Now, Isolate and other selections from The Corrections Project will be on view at the historic Puddle Dock Village School in Alna from July 17 to 24 as part of the month-long Puddle Dock Village Festival, presented by Studio B. A celebrated artist and retired professor from Williams College, Epping creates work that invites viewers to reckon with injustice—not abstractly, but emotionally and viscerally.
Set inside the former one-room schoolhouse, Epping’s installation presents select pieces from The Corrections Project in dialogue with the classroom space, revealing the overwhelming impact of mass incarceration: The Abolitionist’s Ledger transforms human numbers into millions of graphite strokes; Prison Time uses reimagined clocks to lay bare the harsh realities of imprisonment; Exonerated spotlights the wrongfully sentenced. The exhibition confronts viewers with the injustices of the carceral system visually, viscerally, and conceptually—making them impossible to ignore.

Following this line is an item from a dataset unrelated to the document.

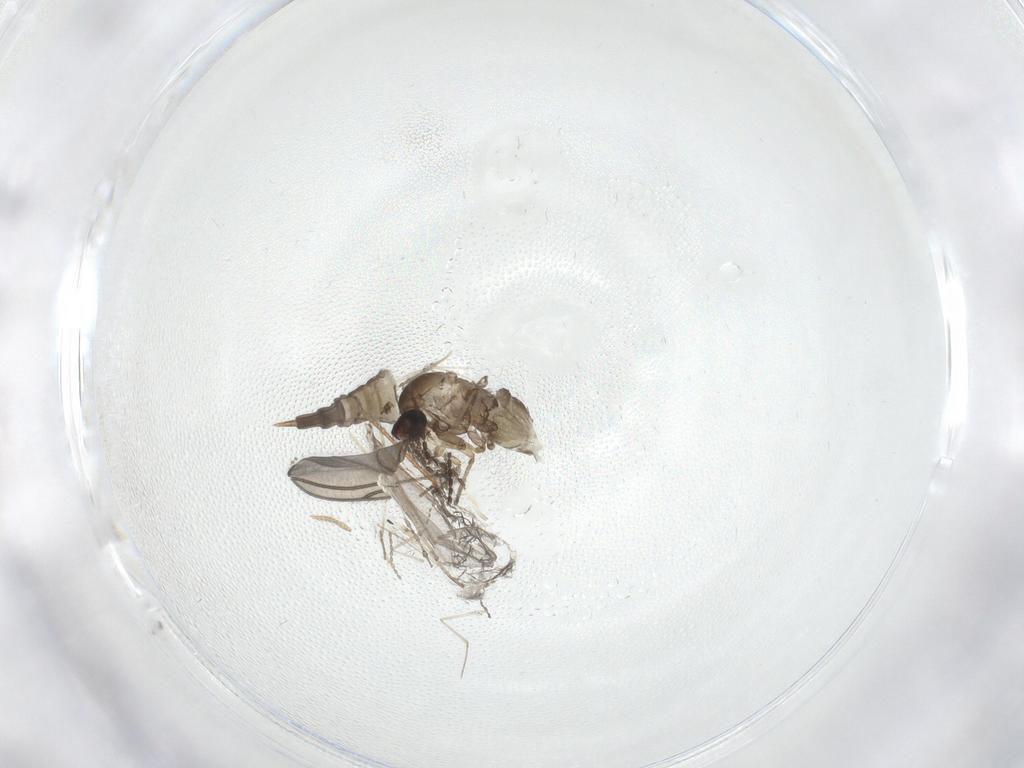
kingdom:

The show opens with a reception on Thursday, July 17 from 4 to 6 p.m., followed by a pyrographic drawing demonstration on Saturday, July 19 from 1 to 4 p.m., where Epping will be joined by local artisan Lauren Woodcock to share technique and insight.
On Sunday, July 20 from 2:30 to 5 p.m., the nearby Alna Meetinghouse hosts “Art Without Walls: Creativity & Incarceration,” a public conversation about the role of art in carceral matters. Epping will speak alongside Mainers with lived experience of incarceration, offering diverse perspectives on justice, expression, and repair.
The Puddle Dock Village School, located at 275 Head Tide Road in Alna, will be open to visitors daily from 1 to 6 p.m. during the exhibition.
Part of the larger Puddle Dock Village Festival (running from July 5 to Aug. 3), Epping’s show is the second of three solo exhibitions illuminating themes of trauma, justice, and healing in rural Maine.